When I first arrive in a new city, I do everything but what a pragmatist would do. I avoid travel guide books, maps and pre-reading. I like to get lost in the labyrinth. I used to carry maps, but they always receive more damage from an over packed clutch bag than from any navigational purpose.
There are little streets I’ll adjourn into so as to pass the things I find beautiful (Ulitsa Solunska for her trees, the book market). Promenades are extended a few hundred metres, just to see a structure I feel an affinity to (Ekzarh Josif for the beautiful synagogue, the Ivan Vazov National Theatre or anything in the yellow paves area).
The only other things that will pull me directionally are food items- the Neo-Byzantine Central Market Hall (that looks more like a train station) for it’s brilliant olive shop; a cute Euro style bakery near the end of Vitosha, with the best quiches I’ve ever had (creamy and buttery pastry, fragrant and just the right size to fit in both hand and belly), the gelati cafe with its bright and tart passionfruit scoops that send me giddy (I’ll walk 800 metres past maybe 10 icecream vendors, just to get that), my bread store that I always lose- is it on Knyazh Boris or Tsar Asen??? I still don’t know, but I’d fly from Melbourne for their ancient grainy sourdoughs and after a few weeks, I’ve found my favourite cherry vendors, I’m uncovering who has the best rosovi (pink) tomatoes- almost the size of my head- in the market….

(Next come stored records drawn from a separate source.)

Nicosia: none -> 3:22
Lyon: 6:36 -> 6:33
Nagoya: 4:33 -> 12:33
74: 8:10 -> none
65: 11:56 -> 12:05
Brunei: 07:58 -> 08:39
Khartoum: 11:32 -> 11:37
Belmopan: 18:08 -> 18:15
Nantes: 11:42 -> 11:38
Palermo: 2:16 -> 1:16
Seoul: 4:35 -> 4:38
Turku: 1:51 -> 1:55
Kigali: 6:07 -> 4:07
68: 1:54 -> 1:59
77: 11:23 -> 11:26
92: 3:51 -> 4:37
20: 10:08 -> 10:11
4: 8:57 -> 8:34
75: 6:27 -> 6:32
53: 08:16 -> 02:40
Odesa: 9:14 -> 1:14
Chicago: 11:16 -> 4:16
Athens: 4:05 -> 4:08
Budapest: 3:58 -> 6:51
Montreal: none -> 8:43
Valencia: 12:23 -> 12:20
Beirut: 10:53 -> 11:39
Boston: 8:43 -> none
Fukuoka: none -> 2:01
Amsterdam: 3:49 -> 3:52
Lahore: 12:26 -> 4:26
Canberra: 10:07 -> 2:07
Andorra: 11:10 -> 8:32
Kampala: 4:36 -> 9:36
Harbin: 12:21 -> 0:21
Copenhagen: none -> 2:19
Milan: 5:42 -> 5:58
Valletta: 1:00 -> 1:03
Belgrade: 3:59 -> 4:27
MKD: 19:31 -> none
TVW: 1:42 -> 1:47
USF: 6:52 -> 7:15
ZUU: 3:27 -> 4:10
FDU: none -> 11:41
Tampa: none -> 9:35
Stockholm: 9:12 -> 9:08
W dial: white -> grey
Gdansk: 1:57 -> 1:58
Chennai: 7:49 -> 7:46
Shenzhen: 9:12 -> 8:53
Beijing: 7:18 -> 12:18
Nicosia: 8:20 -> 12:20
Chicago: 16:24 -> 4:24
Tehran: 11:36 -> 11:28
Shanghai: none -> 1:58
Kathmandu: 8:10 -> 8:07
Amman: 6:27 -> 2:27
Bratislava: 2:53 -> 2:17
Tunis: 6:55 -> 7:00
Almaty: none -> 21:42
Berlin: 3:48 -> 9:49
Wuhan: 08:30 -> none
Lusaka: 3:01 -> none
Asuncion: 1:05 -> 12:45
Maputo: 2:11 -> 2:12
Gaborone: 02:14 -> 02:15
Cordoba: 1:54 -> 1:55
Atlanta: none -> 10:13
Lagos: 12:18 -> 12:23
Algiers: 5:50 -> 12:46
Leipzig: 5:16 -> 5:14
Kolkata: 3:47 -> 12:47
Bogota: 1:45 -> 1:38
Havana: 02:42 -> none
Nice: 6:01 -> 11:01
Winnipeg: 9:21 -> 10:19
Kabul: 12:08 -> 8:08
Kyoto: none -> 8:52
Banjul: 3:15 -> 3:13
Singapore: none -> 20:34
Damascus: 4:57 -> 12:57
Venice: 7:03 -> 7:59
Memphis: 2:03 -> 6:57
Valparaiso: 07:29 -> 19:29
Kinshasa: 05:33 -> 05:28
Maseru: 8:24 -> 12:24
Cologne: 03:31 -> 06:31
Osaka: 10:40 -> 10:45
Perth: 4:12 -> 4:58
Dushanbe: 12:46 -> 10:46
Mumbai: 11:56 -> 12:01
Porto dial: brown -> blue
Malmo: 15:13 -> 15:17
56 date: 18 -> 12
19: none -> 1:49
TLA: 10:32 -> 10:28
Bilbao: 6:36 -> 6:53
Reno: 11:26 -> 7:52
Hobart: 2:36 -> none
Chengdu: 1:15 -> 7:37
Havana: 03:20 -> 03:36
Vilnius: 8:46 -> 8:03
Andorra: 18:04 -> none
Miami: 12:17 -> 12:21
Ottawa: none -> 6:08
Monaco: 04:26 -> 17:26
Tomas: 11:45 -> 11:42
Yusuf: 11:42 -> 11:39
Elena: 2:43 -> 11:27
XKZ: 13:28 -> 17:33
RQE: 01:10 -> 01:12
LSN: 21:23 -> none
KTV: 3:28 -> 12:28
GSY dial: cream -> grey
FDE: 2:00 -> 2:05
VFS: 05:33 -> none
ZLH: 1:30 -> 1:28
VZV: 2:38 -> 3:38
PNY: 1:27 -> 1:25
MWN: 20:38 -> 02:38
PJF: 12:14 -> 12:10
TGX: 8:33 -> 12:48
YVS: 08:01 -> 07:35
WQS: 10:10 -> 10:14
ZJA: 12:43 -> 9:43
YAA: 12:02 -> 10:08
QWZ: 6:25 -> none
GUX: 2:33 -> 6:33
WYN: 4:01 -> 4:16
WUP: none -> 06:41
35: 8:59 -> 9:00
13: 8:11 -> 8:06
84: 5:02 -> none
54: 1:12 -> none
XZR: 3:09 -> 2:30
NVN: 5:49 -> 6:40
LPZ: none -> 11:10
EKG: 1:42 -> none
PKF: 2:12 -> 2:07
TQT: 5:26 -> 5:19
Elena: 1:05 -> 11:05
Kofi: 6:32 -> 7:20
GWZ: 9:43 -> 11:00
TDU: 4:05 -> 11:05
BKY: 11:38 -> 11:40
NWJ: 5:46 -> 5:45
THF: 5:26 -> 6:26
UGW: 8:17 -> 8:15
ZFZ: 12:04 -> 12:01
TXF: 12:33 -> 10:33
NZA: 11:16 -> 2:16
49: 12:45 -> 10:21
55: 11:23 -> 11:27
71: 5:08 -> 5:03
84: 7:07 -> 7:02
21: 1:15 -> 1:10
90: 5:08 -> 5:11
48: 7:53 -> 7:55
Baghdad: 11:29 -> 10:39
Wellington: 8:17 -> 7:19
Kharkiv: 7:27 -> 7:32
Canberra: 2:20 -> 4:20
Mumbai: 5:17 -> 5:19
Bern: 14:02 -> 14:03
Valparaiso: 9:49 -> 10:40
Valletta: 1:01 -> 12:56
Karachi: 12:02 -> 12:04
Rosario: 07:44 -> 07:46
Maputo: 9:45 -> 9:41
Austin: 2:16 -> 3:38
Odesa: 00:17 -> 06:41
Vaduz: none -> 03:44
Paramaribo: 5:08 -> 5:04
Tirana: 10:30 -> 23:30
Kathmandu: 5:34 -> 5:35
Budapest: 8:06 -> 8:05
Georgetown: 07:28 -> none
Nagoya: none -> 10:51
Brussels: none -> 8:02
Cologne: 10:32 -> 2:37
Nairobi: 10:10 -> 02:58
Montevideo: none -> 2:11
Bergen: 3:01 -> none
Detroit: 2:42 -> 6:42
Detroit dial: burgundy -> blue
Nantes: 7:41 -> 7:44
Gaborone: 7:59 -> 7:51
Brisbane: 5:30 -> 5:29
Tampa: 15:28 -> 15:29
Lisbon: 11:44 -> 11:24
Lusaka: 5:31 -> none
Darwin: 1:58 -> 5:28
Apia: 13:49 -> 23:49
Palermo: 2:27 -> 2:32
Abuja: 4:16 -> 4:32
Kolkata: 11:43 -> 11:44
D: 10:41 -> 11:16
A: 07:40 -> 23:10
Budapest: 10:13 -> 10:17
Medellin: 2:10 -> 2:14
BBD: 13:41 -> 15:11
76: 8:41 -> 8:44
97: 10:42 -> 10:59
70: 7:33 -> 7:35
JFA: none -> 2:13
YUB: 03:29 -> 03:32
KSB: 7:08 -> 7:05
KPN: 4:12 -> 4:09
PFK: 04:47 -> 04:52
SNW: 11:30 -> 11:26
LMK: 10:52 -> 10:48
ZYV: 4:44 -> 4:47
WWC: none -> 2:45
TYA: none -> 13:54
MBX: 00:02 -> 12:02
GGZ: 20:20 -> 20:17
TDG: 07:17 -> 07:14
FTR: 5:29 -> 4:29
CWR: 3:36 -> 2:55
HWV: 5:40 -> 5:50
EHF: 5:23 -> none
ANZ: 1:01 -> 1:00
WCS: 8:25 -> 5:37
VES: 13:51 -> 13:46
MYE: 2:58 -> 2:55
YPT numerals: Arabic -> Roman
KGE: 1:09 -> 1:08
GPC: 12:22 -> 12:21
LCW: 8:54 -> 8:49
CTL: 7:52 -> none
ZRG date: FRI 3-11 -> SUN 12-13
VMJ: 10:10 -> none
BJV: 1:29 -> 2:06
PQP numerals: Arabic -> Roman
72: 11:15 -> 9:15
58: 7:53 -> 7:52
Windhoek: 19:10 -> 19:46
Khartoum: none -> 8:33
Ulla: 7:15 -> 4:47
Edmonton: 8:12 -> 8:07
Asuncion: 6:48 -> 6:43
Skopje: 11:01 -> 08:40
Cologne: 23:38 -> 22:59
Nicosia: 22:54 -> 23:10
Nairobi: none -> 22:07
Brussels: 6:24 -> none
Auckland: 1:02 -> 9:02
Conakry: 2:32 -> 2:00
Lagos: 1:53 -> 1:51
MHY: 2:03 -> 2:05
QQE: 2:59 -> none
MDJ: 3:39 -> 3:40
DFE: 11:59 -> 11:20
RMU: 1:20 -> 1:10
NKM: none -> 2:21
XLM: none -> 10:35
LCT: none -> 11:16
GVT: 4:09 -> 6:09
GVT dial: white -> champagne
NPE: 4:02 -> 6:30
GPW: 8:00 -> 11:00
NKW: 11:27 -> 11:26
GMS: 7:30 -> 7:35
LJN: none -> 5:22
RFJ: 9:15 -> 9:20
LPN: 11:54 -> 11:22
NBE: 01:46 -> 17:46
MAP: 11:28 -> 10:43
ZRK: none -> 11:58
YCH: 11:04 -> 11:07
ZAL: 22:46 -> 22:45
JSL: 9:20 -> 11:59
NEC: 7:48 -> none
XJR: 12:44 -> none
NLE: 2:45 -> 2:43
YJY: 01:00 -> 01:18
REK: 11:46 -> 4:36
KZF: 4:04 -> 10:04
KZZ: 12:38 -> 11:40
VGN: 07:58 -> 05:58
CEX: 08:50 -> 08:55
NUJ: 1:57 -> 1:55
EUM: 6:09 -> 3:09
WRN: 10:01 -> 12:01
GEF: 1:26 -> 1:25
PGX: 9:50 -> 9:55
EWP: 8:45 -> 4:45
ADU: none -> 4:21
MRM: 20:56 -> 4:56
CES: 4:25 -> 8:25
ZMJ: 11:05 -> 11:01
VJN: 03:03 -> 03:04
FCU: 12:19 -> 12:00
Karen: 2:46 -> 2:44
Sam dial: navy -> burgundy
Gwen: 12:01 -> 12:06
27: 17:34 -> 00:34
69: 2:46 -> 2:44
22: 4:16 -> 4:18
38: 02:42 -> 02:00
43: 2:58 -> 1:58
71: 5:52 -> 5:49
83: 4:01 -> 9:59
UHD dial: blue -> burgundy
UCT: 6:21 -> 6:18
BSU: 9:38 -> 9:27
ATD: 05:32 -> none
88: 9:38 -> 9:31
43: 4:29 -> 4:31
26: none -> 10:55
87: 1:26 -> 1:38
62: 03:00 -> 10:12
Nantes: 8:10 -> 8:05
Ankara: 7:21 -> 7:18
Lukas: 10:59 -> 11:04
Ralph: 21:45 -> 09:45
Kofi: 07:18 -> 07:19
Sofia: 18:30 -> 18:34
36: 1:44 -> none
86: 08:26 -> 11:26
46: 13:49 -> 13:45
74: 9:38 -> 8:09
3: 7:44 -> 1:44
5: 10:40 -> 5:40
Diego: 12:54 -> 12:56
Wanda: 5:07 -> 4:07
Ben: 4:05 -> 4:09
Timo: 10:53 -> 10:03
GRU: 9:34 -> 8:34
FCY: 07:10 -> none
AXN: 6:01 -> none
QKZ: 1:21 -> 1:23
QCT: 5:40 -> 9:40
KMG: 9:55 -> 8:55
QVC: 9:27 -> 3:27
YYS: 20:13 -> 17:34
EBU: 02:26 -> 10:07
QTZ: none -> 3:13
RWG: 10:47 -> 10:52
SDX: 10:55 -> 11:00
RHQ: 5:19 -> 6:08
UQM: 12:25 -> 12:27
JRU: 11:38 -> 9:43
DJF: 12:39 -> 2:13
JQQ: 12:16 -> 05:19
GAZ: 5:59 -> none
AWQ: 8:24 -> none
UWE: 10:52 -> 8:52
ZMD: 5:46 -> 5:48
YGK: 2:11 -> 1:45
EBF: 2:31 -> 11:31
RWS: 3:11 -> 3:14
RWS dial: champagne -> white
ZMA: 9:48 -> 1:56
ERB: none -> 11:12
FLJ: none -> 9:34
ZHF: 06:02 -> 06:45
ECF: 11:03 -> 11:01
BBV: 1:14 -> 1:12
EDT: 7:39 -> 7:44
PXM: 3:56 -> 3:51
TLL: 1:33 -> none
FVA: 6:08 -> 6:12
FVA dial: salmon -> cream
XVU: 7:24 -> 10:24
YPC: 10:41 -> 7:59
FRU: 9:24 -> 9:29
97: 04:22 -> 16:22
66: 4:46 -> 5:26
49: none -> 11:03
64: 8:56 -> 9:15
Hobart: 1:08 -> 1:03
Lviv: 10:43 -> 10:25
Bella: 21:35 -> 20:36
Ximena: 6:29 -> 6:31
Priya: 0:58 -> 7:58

It’s more exciting to navigate by delicacies than coordinates.
“A silence fell at the mention of Gavard. They all looked at each other cautiously. As they were all rather short of breath by this time, it was the camembert they could smell. This cheese, with its gamy odour, had overpowered the milder smells of the marolles and the limbourg; its power was remarkable. Every now and then, however, a slight whiff, a flute-like note, came from the parmesan, while the bries came into play with their soft, musty smell, the gentle sound, so to speak, of a damp tambourine. The livarot launched into an overwhelming reprise, and the géromé kept up the symphony with a sustained high note.”
If Sofia were a symphony I can’t decide what is playing. But at the moment I think I hear strains of the most beautiful plump olives sourced from Greece, the tones of robust and gluttonous tomatoes grown in rich Bulgarian soil and definitely the bell song of bright vivid cherries.